About this exercise >> The lines from the start of the data through the line containing "Description" are to be reproduced exactly, both ends included.

Extracted page text data >>
......
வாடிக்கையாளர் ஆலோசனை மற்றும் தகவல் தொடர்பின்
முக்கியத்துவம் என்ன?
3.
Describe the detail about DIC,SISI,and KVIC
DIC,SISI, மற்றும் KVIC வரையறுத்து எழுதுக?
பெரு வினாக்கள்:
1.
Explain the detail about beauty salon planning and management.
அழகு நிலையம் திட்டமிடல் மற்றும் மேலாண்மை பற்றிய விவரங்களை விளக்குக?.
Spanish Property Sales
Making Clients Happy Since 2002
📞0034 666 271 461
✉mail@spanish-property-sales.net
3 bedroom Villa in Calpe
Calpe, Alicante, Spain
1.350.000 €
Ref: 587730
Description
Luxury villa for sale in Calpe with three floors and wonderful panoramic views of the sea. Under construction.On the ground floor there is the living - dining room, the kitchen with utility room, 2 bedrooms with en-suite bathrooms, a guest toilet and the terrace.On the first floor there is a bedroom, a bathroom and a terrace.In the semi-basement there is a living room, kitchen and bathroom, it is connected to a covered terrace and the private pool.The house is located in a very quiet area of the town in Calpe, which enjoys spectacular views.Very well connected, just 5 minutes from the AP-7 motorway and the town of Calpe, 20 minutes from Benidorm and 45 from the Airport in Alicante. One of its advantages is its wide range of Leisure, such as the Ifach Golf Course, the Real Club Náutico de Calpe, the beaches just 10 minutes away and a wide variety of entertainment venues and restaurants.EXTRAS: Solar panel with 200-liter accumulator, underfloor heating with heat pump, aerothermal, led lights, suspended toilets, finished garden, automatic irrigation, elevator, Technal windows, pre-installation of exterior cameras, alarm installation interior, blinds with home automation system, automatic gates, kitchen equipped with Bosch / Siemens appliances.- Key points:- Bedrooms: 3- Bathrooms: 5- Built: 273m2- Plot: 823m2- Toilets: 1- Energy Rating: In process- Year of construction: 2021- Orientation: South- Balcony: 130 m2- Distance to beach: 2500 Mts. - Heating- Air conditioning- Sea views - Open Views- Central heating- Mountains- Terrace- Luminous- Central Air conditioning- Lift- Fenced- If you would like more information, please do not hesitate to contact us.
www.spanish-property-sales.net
......
Solution below >>
வாடிக்கையாளர் ஆலோசனை மற்றும் தகவல் தொடர்பின்
முக்கியத்துவம் என்ன?
3.
Describe the detail about DIC,SISI,and KVIC
DIC,SISI, மற்றும் KVIC வரையறுத்து எழுதுக?
பெரு வினாக்கள்:
1.
Explain the detail about beauty salon planning and management.
அழகு நிலையம் திட்டமிடல் மற்றும் மேலாண்மை பற்றிய விவரங்களை விளக்குக?.
Spanish Property Sales
Making Clients Happy Since 2002
📞0034 666 271 461
✉mail@spanish-property-sales.net
3 bedroom Villa in Calpe
Calpe, Alicante, Spain
1.350.000 €
Ref: 587730
Description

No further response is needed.